Die Fabrik soll in den nächsten 1,5 Jahren entstehen und ab 2019 produktiv werden. Den Angaben zufolge muss Samsung mindestens 4,37 Milliarden US-Dollar in Maschinen investieren, um eine monatliche Produktionskapazität von 60.000 Panels zu erzielen. Um die volle Produktionskapazität von 180.000 Panels pro Monat zu erreichen, müssten sogar 14 Milliarden US-Dollar investiert werden. Die Mutter-Panels werden anschließend in die eigentlichen Panels zerteilt. Die Investitionen sollen über drei Jahre hinweg erfolgen.

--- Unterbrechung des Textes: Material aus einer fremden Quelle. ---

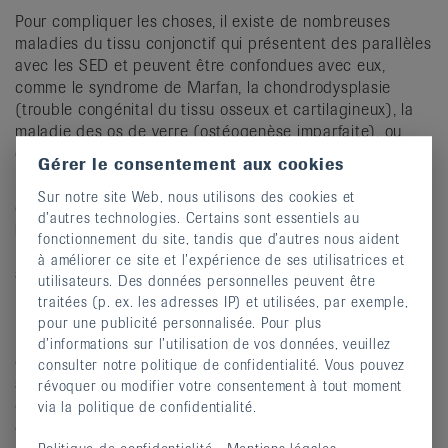
Pour compliquer les choses, il existe de nombreuses
maladies du tissu conjonctif qui présentent des parallèles
avec les SED et peuvent être confondues avec eux,
comme le syndrome de Marfan, la chondrodysplasie
(trouble congénital du tissu osseux et cartilagineux), la
maladie des os de verre (ostéogenèse imparfaite), ou
encore avec des maladies rhumatismales inflammatoires.
Gérer le consentement aux cookies
Les syndromes d’Ehlers-Danlos doivent être distingués
Sur notre site Web, nous utilisons des cookies et
d’autres maladies qui s’accompagnent d’une
d’autres technologies. Certains sont essentiels au
hypermobilité pathologiquement accrue
de
fonctionnement du site, tandis que d’autres nous aident
l’appareil locomoteur. Dans ce contexte, le trouble du
à améliorer ce site et l’expérience de ses utilisatrices et
spectre de l’hypermobilité (HSD) est particulièrement
utilisateurs. Des données personnelles peuvent être
pertinent. Ce diagnostic est posé lorsqu’une
traitées (p. ex. les adresses IP) et utilisées, par exemple,
hypermobilité articulaire entraîne des troubles et des
pour une publicité personnalisée. Pour plus
restrictions pertinents, mais que les critères des
d’informations sur l’utilisation de vos données, veuillez
différents types de SED ne sont pas remplis. Les
consulter notre politique de confidentialité. Vous pouvez
symptômes peuvent alors être très similaires à ceux des
révoquer ou modifier votre consentement à tout moment
différents sous-types de SED, par exemple des douleurs,
via la politique de confidentialité.
des luxations articulaires et des étirements, voire des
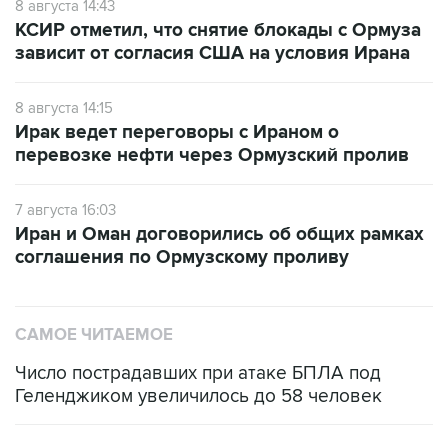
8 августа 14:43
КСИР отметил, что снятие блокады с Ормуза
зависит от согласия США на условия Ирана
8 августа 14:15
Ирак ведет переговоры с Ираном о
перевозке нефти через Ормузский пролив
7 августа 16:03
Иран и Оман договорились об общих рамках
соглашения по Ормузскому проливу
САМОЕ ЧИТАЕМОЕ
Число пострадавших при атаке БПЛА под
Геленджиком увеличилось до 58 человек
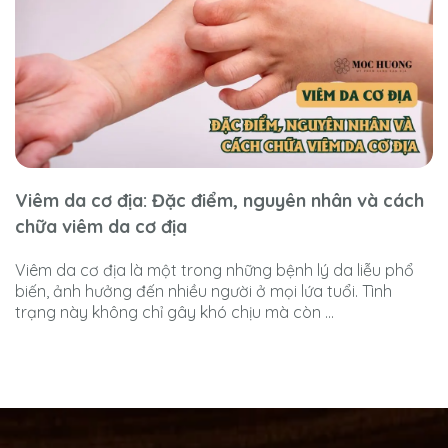
Viêm da cơ địa: Đặc điểm, nguyên nhân và cách
chữa viêm da cơ địa
Viêm da cơ địa là một trong những bệnh lý da liễu phổ
biến, ảnh hưởng đến nhiều người ở mọi lứa tuổi. Tình
trạng này không chỉ gây khó chịu mà còn ...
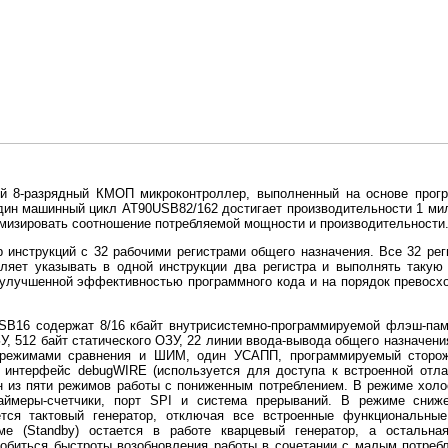
 8-разрядный КМОП микроконтроллер, выполненный на основе прогре
дин машинный цикл AT90USB82/162 достигает производительности 1 мил
имизировать соотношение потребляемой мощности и производительности
 инструкций с 32 рабочими регистрами общего назначения. Все 32 ре
оляет указывать в одной инструкции два регистра и выполнять такую
улучшенной эффективностью программного кода и на порядок превосх
B16 содержат 8/16 кбайт внутрисистемно-программируемой флэш-пам
, 512 байт статического ОЗУ, 22 линии ввода-вывода общего назначения
 режимами сравнения и ШИМ, один УСАПП, программируемый сторож
 интерфейс debugWIRE (используется для доступа к встроенной отла
 из пяти режимов работы с пониженным потреблением. В режиме холост
аймеры-счетчики, порт SPI и система прерываний. В режиме сниже
ется тактовый генератор, отключая все встроенные функциональн
е (Standby) остается в работе кварцевый генератор, а остальная
добиться быстроты возобновления работы в сочетании с малым потре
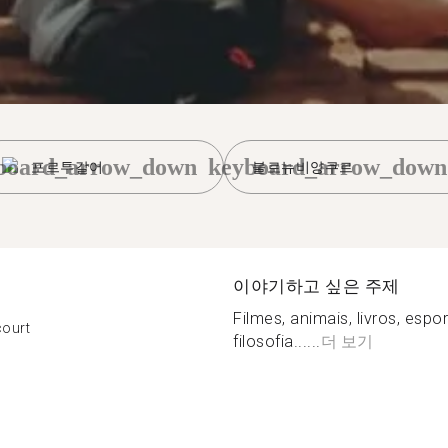
board_arrow_down
keyboard_arrow_down
포르투갈어
불로뉴비양쿠르
이야기하고 싶은 주제
Filmes, animais, livros, espo
court
filosofia......
더 보기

iPhone 8 soll die Nachfrage nach OLEDs anheizen
Laut einem Bericht von Nikkei(öffnet im neuen Fenster) aus dem April 2017 soll Apple 70 Millionen OLED-Bildschirme für ein künftiges Smartphone bestellt haben, das den Namen iPhone 8 tragen und im Herbst 2017 auf den Markt kommen soll. Zumindest zum Marktstart käme Samsungs neue Fabrik damit zu spät. Mitte April 2016 wurde bekannt, dass Apple mit Samsung einen Vertrag über die Fertigung von 100 Millionen OLED-Displays geschlossen hat.
Nachtrag vom 4. Juli 2017, 23:48 Uhr
Samsung hat die Planungen offiziell bestätigt.